Du chapitre 45, pages 338 à 347, dédié à Sainte Marie-Madeleine (fêtée le 22 juillet) :

« I. Marie-Madeleine naquit de parents nobles, et qui descendaient de famille royale. Son père s’appelait Syrius, sa mère Eucharie. Avec son frère Lazare et sa sœur Marthe, elle possédait la place forte de Magdala, voisine de Génésareth, Béthanie, près de Jérusalem, et une grande partie de cette dernière ville ; mais cette vaste possession fut partagée de telle manière que Lazare eut la partie de Jérusalem, Marthe, Béthanie, et que Magdala revint en propre à Marie, qui tira de là son surnom de Magdeleine. Et comme Madeleine s’abandonnait tout entière aux délices des sens, et que Lazare servait dans l’armée, c’était la sage Marthe qui s’occupait d’administrer les biens de sa sœur et de son frère. Tous trois, d’ailleurs, après l’ascension de Jésus-Christ, vendirent leurs biens et en déposèrent le prix aux pieds des apôtres.

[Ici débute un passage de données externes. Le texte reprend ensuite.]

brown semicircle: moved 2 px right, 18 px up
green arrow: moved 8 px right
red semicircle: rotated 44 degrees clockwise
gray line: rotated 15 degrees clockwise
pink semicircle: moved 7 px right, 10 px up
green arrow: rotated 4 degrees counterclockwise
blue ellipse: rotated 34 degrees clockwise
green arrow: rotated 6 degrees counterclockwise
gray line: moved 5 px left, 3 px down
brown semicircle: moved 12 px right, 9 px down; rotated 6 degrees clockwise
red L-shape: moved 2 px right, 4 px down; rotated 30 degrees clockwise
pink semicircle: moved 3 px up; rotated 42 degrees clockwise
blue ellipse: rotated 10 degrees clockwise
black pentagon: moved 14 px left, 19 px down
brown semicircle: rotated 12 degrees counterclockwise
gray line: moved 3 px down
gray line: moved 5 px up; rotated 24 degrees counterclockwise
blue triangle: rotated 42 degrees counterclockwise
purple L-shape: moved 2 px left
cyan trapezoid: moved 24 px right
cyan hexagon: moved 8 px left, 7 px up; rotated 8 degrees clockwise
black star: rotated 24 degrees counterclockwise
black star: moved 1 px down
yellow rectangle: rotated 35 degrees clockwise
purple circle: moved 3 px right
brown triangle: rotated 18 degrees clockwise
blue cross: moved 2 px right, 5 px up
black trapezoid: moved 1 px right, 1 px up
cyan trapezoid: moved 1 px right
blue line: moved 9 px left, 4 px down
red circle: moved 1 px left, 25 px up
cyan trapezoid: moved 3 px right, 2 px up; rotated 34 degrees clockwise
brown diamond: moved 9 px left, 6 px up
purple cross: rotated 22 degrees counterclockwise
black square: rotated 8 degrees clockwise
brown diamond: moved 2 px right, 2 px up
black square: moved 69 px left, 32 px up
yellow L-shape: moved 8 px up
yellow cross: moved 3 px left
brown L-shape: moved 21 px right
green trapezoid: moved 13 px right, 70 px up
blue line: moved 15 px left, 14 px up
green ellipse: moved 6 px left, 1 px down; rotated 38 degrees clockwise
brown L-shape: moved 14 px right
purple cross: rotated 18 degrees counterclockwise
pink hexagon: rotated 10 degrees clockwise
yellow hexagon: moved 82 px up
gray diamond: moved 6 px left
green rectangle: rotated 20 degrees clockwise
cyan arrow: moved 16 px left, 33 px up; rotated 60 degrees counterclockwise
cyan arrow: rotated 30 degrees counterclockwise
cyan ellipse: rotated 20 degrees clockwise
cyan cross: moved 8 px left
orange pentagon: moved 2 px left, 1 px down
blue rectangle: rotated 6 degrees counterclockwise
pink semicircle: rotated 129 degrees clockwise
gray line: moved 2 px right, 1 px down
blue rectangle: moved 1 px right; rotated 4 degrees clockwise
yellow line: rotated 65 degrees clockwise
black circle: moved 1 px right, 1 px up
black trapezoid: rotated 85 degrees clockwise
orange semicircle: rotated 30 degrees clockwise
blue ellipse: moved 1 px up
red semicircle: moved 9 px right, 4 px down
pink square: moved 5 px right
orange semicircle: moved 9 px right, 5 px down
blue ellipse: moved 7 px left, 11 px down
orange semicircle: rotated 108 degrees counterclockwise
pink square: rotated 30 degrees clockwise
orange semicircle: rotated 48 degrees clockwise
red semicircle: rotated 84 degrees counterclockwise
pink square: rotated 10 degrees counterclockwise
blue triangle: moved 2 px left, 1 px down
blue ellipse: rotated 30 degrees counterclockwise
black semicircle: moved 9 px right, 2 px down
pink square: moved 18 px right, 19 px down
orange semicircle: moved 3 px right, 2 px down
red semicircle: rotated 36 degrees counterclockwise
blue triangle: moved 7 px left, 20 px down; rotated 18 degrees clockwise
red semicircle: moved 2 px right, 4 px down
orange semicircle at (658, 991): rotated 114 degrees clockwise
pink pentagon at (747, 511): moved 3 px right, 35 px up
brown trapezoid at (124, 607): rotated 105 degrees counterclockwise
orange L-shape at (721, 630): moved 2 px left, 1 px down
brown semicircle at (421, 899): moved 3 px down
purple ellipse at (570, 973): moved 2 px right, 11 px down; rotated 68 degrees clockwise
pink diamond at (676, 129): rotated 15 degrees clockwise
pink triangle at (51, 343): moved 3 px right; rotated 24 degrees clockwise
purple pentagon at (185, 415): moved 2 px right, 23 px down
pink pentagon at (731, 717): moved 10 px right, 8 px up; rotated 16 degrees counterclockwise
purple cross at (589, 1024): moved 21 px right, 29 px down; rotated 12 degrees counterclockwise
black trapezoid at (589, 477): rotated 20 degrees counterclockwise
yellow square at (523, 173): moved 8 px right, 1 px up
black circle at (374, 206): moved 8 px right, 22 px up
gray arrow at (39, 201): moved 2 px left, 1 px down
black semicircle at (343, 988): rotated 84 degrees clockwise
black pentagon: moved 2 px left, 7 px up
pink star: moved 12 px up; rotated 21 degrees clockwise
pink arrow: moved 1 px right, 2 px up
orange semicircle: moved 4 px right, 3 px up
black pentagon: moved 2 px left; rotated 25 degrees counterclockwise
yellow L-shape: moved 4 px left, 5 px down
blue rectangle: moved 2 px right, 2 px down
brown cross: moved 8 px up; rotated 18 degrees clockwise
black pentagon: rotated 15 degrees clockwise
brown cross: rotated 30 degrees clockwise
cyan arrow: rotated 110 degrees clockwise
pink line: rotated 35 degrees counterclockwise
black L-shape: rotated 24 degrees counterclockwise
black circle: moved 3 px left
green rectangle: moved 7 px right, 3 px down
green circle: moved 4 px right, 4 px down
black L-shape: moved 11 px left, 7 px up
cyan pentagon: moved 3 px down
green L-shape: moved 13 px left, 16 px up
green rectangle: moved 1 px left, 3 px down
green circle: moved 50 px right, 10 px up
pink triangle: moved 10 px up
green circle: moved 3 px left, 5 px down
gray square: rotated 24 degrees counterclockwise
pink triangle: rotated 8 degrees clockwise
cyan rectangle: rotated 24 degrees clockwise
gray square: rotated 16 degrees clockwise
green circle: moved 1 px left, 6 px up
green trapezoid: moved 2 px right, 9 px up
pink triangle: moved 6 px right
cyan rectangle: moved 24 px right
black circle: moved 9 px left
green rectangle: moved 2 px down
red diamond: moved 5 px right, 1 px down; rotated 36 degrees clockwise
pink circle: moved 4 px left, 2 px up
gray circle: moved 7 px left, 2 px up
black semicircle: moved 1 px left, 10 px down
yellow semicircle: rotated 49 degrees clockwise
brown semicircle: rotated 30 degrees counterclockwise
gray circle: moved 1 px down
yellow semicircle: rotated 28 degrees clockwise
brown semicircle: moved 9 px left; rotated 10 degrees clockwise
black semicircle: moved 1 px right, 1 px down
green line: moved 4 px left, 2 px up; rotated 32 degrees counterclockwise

Autant Madeleine était riche, autant elle était belle ; et elle avait si complètement livré son corps à la volupté qu’on ne la connaissait plus que sous le nom de la Pécheresse. Mais, comme Jésus allait prêchant çà et là, elle apprit un jour, sous l’inspiration divine, qu’il s’était arrêté dans la maison de Simon le lépreux ; et aussitôt elle y courut ; mais, n’osant pas se mêler aux disciples, elle se tint à l’écart, lava de ses larmes les pieds du Seigneur, les essuya de ses cheveux et les oignit d’un onguent précieux : car l’extrême chaleur forçait les habitants de cette région à se servir, plusieurs fois par jour, d’eau et d’onguent […].

Après l’ascension du Seigneur, la quatorzième année après la Passion, les disciples se répandirent dans les diverses contrées pour y semer la parole divine : et Saint Pierre confia Marie-Madeleine à Saint Maximin, l’un des soixante-douze disciples du Seigneur. Alors Saint Maximin, Marie-Madeleine, Lazare, Marthe, Martille, et avec eux Saint Cédon, l’aveugle-né guéri par Jésus, ainsi que d’autres chrétiens encore, furent jetés par les infidèles sur un bateau et lancés à la mer, sans personne pour diriger le bateau. Les infidèles espéraient que, de cette façon, ils seraient tous noyés à la fois. Mais le bateau, conduit par la race divine, arriva heureusement dans le port de Marseille. Là, personne ne voulut recevoir les nouveaux venus, qui s’abritèrent sous le portique d’un temple. Et, lorsque Marie-Madeleine vit les païens se rendre dans leur temple pour sacrifier aux idoles, elle se leva, le visage calme, se mit à les détourner du culte des idoles et à leur prêcher le Christ.    Et tous l’admirèrent, autant pour son éloquence que pour sa beauté : éloquence qui n’avait rien de surprenant dans une bouche qui avait touché les pieds du Seigneur.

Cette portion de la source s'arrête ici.